Não fugir, não inventar um novo caminho, um novo projeto, uma nova paixão, não tentar (me) controlar, dá muito mais trabalho. Quando percebo, estou fugindo, inventando, me controlando, me criticando por não fazer. Mas, a gente precisa se manter de pé, né?! Fazer, criar, pode ser um dos pilares de meu edifício. Porém, já causei alguns incêndios aqui dentro com tanta ação. Mesmo assim, ele segue de pé.
Se de fora, ao olhar para o outro, vemos um mar calmo ou agitado, nunca vamos ter noção da vida e das correntezas que habitam aquele interior. Julgar, determinar o que devia ser, é sempre mais fácil. Amar quem somos do jeito que somos, amar o outro do jeito que ele é, sem dúvidas, é o mais difícil.
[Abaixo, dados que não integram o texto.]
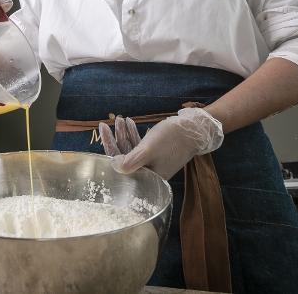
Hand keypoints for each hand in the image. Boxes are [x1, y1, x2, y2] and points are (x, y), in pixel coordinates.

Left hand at [99, 108, 223, 179]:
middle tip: (105, 123)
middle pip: (125, 157)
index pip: (121, 166)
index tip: (102, 130)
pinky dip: (134, 135)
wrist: (196, 130)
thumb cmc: (172, 139)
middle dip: (115, 139)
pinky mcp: (156, 155)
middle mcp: (149, 174)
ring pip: (132, 149)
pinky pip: (141, 146)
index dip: (109, 147)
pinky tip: (129, 122)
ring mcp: (153, 164)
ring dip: (124, 134)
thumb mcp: (149, 150)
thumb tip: (113, 167)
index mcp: (147, 178)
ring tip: (119, 119)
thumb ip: (131, 161)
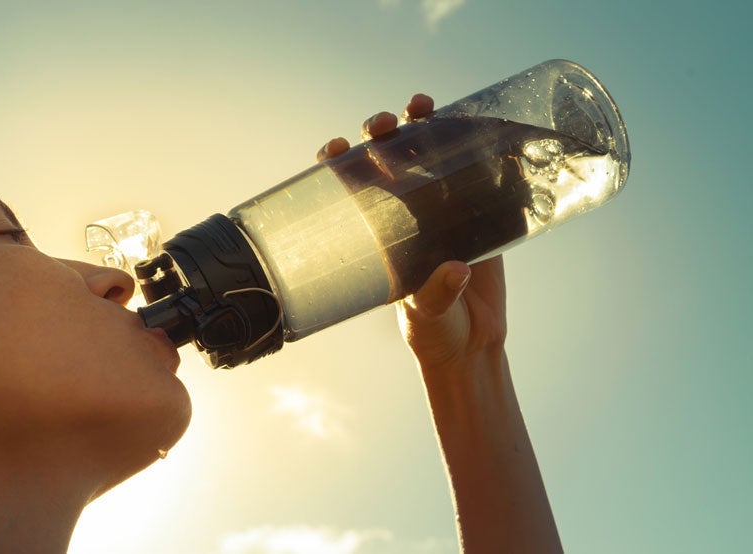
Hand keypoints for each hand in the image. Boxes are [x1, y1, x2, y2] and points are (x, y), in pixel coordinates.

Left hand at [316, 94, 507, 372]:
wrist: (473, 347)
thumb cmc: (435, 333)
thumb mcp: (427, 315)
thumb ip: (437, 294)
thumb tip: (456, 270)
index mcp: (379, 235)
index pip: (351, 189)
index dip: (338, 163)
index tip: (335, 149)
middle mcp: (406, 215)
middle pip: (388, 161)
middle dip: (381, 135)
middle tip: (384, 126)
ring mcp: (442, 210)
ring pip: (428, 157)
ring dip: (423, 127)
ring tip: (420, 108)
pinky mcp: (479, 215)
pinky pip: (476, 173)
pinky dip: (475, 147)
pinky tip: (475, 123)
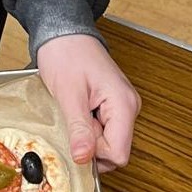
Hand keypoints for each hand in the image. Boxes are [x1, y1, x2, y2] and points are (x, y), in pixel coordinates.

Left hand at [37, 34, 140, 172]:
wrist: (63, 33)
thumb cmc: (66, 54)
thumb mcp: (69, 94)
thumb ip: (79, 129)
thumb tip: (83, 158)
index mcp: (124, 104)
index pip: (119, 154)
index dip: (95, 152)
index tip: (78, 133)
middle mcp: (128, 107)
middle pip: (114, 150)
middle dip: (91, 143)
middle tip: (74, 118)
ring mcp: (121, 106)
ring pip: (107, 141)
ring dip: (88, 134)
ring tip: (76, 111)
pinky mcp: (112, 106)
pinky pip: (103, 130)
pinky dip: (88, 127)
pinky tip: (78, 110)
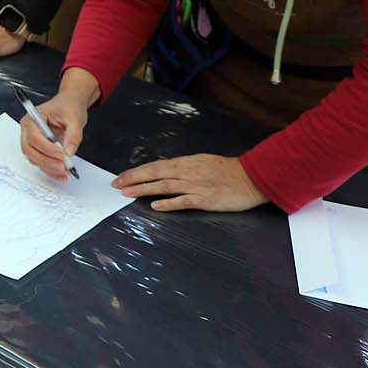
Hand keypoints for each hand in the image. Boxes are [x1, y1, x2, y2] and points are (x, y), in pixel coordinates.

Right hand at [20, 84, 91, 180]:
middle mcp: (29, 130)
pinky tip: (61, 174)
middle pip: (30, 150)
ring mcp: (32, 141)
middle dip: (47, 161)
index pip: (34, 137)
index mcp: (33, 118)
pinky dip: (51, 170)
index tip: (63, 155)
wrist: (70, 105)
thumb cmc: (68, 107)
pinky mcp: (39, 149)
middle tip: (64, 166)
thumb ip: (73, 135)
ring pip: (34, 159)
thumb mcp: (75, 118)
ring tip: (66, 171)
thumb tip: (69, 151)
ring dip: (49, 168)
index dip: (47, 148)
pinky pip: (41, 162)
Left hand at [113, 154, 266, 211]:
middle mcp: (187, 172)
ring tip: (127, 193)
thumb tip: (164, 170)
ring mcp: (195, 186)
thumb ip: (183, 167)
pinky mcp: (205, 199)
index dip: (137, 171)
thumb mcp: (201, 162)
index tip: (121, 176)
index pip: (155, 165)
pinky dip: (168, 203)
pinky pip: (183, 201)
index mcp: (185, 162)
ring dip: (143, 189)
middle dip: (133, 179)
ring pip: (164, 186)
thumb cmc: (228, 170)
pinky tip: (155, 206)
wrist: (251, 176)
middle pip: (155, 174)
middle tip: (116, 184)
Em mim habita ódio e muito mais amor. A verdade é que todos nós estamos à beira do precipício. Olhar para o precipício, confiar no que se é a cada momento, não forjar perfeição, odiar, amar, não com a mesma intensidade porque nossa capacidade de amar é muito maior, pode, talvez - olha eu mais uma vez querendo dar sentido - fazer a gente se sustentar melhor.
Seguir e ser, se transformar devagarinho ao sabor do vento, por nós mesmas, não por uma imagem projetada ou por um ideal do outro, talvez faça mais sentido do que seguir qualquer fotografia de perfeição. A vida, em alguns momentos, já se mostra demasiadamente pesada. A gente não deveria pesar tão mais sobre nós mesmas. Honrar quem somos também é fundamental. Mas, pesar sobre o que somos é o que, por vezes, conseguimos. E pode ser que tenha muitos sentidos nisso também. Só precisamos ter certos cuidados, certas medidas nesses nossos atos. Aceitar é o mais difícil e o mais fácil.